▶ EXERCISE REQUIREMENTS
Beginning with the line that has "Anthony Rd (recently improved)", please write out the remaining lines of the material exactly, the last one included.

=== Begin Enclosure ===

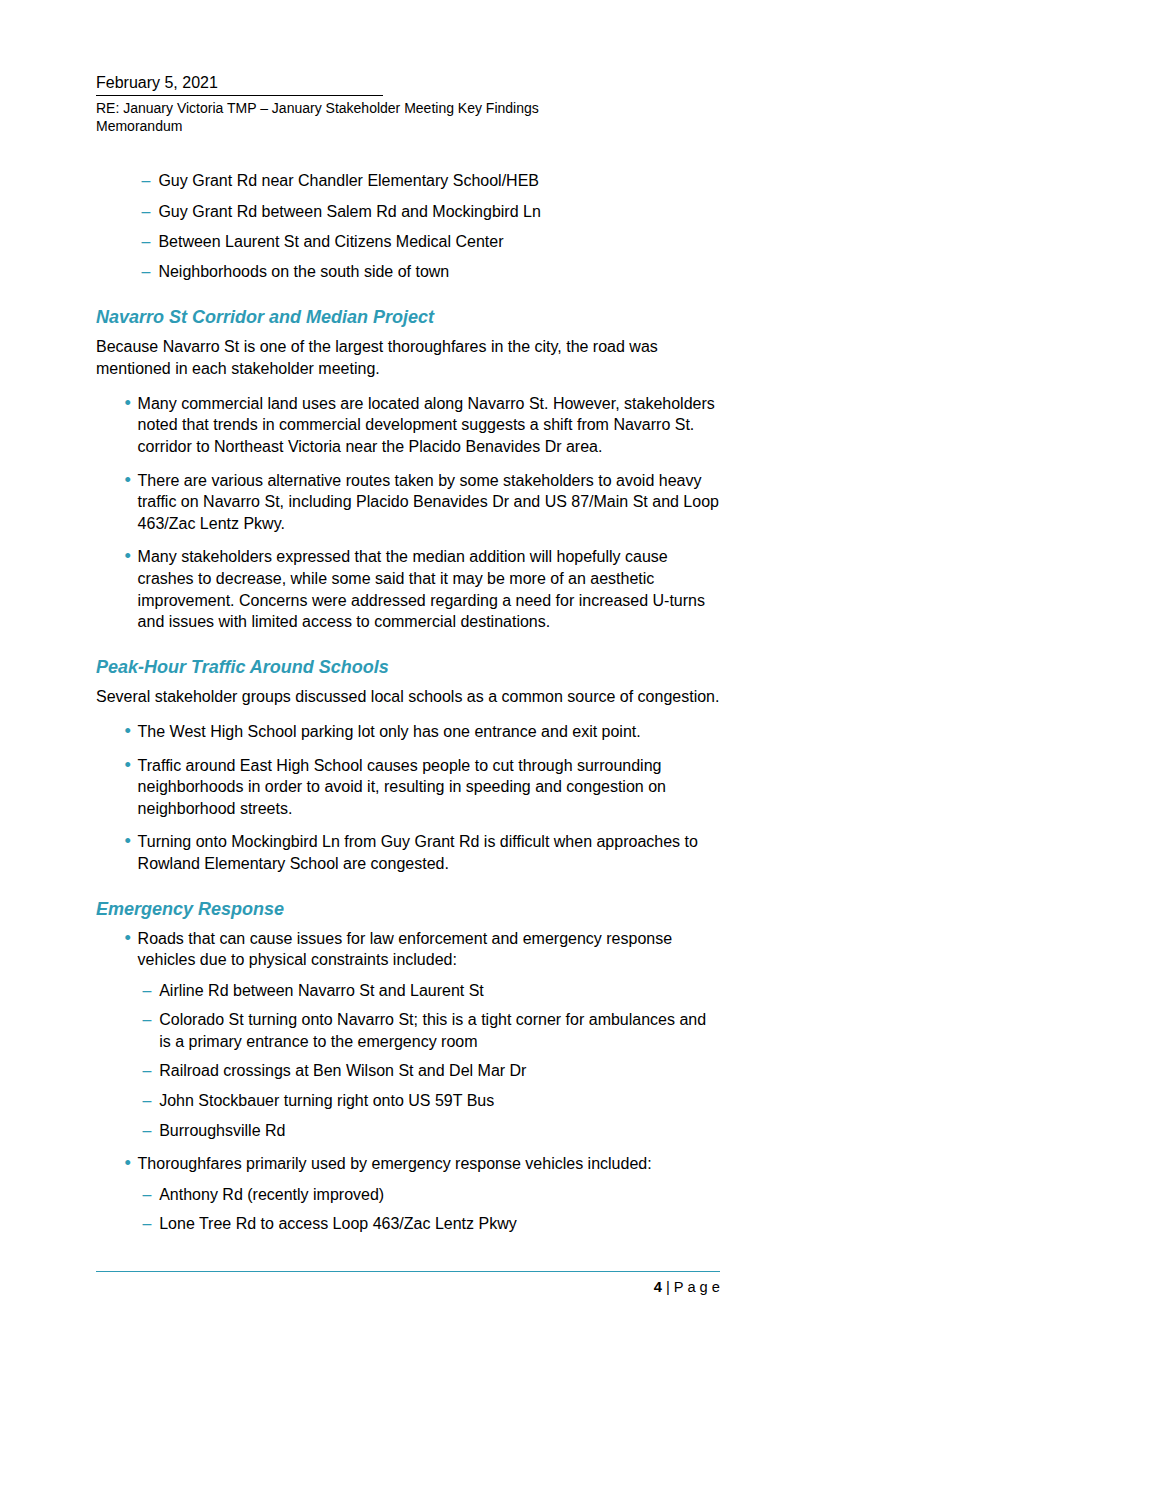February 5, 2021
RE: January Victoria TMP – January Stakeholder Meeting Key Findings
Memorandum
Guy Grant Rd near Chandler Elementary School/HEB
Guy Grant Rd between Salem Rd and Mockingbird Ln
Between Laurent St and Citizens Medical Center
Neighborhoods on the south side of town
Navarro St Corridor and Median Project
Because Navarro St is one of the largest thoroughfares in the city, the road was mentioned in each stakeholder meeting.
Many commercial land uses are located along Navarro St. However, stakeholders noted that trends in commercial development suggests a shift from Navarro St. corridor to Northeast Victoria near the Placido Benavides Dr area.
There are various alternative routes taken by some stakeholders to avoid heavy traffic on Navarro St, including Placido Benavides Dr and US 87/Main St and Loop 463/Zac Lentz Pkwy.
Many stakeholders expressed that the median addition will hopefully cause crashes to decrease, while some said that it may be more of an aesthetic improvement. Concerns were addressed regarding a need for increased U-turns and issues with limited access to commercial destinations.
Peak-Hour Traffic Around Schools
Several stakeholder groups discussed local schools as a common source of congestion.
The West High School parking lot only has one entrance and exit point.
Traffic around East High School causes people to cut through surrounding neighborhoods in order to avoid it, resulting in speeding and congestion on neighborhood streets.
Turning onto Mockingbird Ln from Guy Grant Rd is difficult when approaches to Rowland Elementary School are congested.
Emergency Response
Roads that can cause issues for law enforcement and emergency response vehicles due to physical constraints included:
Airline Rd between Navarro St and Laurent St
Colorado St turning onto Navarro St; this is a tight corner for ambulances and is a primary entrance to the emergency room
Railroad crossings at Ben Wilson St and Del Mar Dr
John Stockbauer turning right onto US 59T Bus
Burroughsville Rd
Thoroughfares primarily used by emergency response vehicles included:
Anthony Rd (recently improved)
Lone Tree Rd to access Loop 463/Zac Lentz Pkwy
4 | P a g e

=== End Enclosure ===

▶ TASK OUTPUT
Anthony Rd (recently improved)
Lone Tree Rd to access Loop 463/Zac Lentz Pkwy
4 | P a g e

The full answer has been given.